Observed rainfall asymmetry of tropical cyclones in the process of making landfall in Guangdong, South China

This study investigates the rainfall asymmetry of tropical cyclones (TCs) during landfall in Guangdong (GD), South China, using satellite-based, gauge-satellite merged, and reanalysis precipitation datasets. We examine the characteristics of TC rainfall asymmetry, its primary controlling factors, its evolution during landfall, and potential variations across different El Niño–Southern Oscillation (ENSO) phases.

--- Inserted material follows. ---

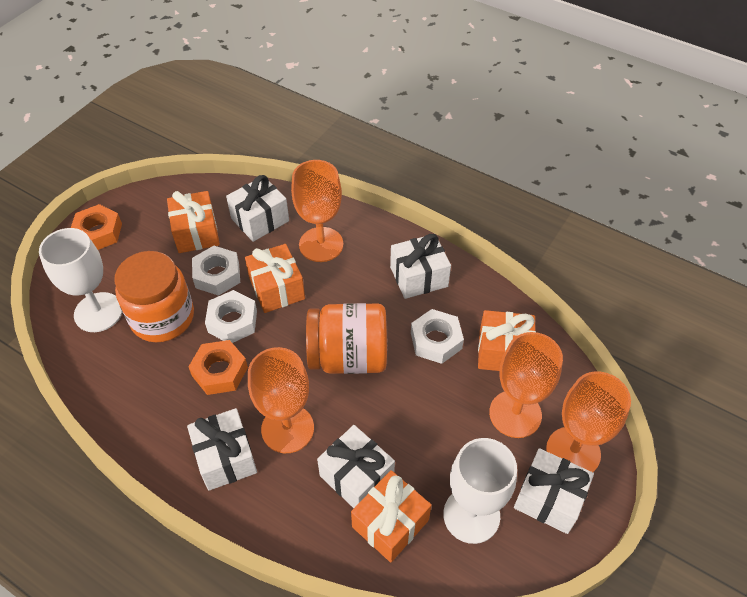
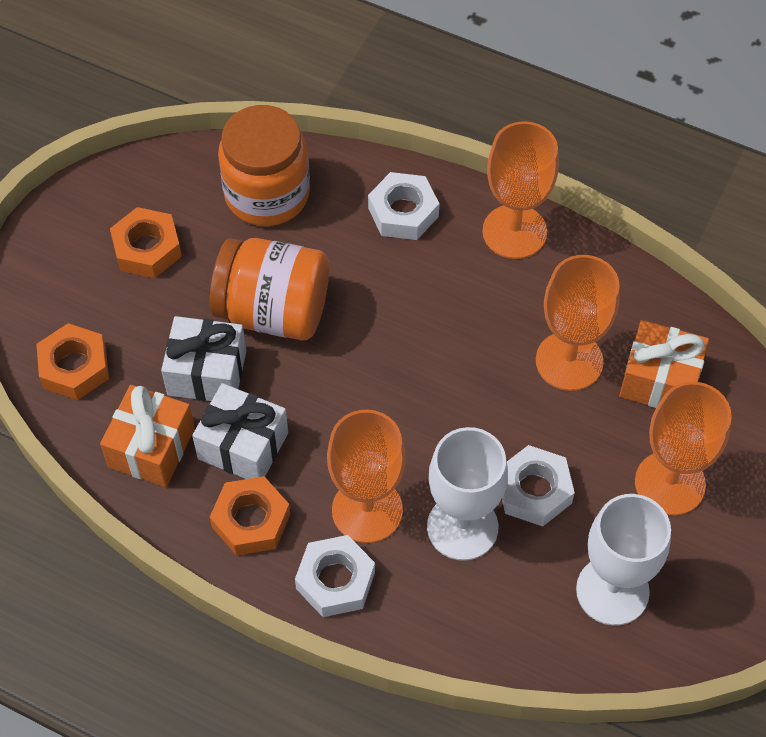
orange gift: [167,191,220,253] [245,244,305,313] [351,470,431,562] [478,310,536,371] = 4 -> [100,385,195,487] [619,320,709,408] = 2
orange nut: [71,204,122,250] [188,340,248,395] = 2 -> [36,323,109,400] [110,207,182,278] [210,476,290,556] = 3
white gift: [187,408,257,491] [226,175,289,242] [317,425,395,508] [390,234,451,299] [514,448,594,534] = 5 -> [161,316,246,401] [192,383,288,479] = 2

The results demonstrate that vertical wind shear (VWS) dominates TC rainfall asymmetry in GD, with the rainfall maximum consistently located in the downshear left of VWS. Since most TCs are associated with southwesterly VWS, the peak rainfall typically occurs in the south to southwest sector relative to the TC center. This feature persists across all summer months (June–September) and is consistent among TCs of varying intensities, including tropical depressions (TD), tropical storms (TS), severe tropical storms (STS), Typhoons (TY), and super typhoons (STY). In contrast, storm motion shows no significant influence on rainfall asymmetry in GD.

Despite a reduction in rain rate during landfall, the TC rainfall asymmetry remains remarkably stable, with no substantial changes in either the phase or amplitude from 24 hours before to 12 hours after landfall. The rainfall maximum persistently aligns with the downshear left of VWS, and the asymmetry magnitude remains approximately 50%, indicating that asymmetric rainfall accounts for nearly half of the total TC rainfall. Furthermore, no statistically significant differences in rainfall asymmetry are found among El Niño, La Niña, and neutral ENSO phases.

These findings enhance the understanding of TC rainfall distribution and provide valuable insights for improving rainfall forecasts in GD, particularly for extreme precipitation events associated with landfalling TCs.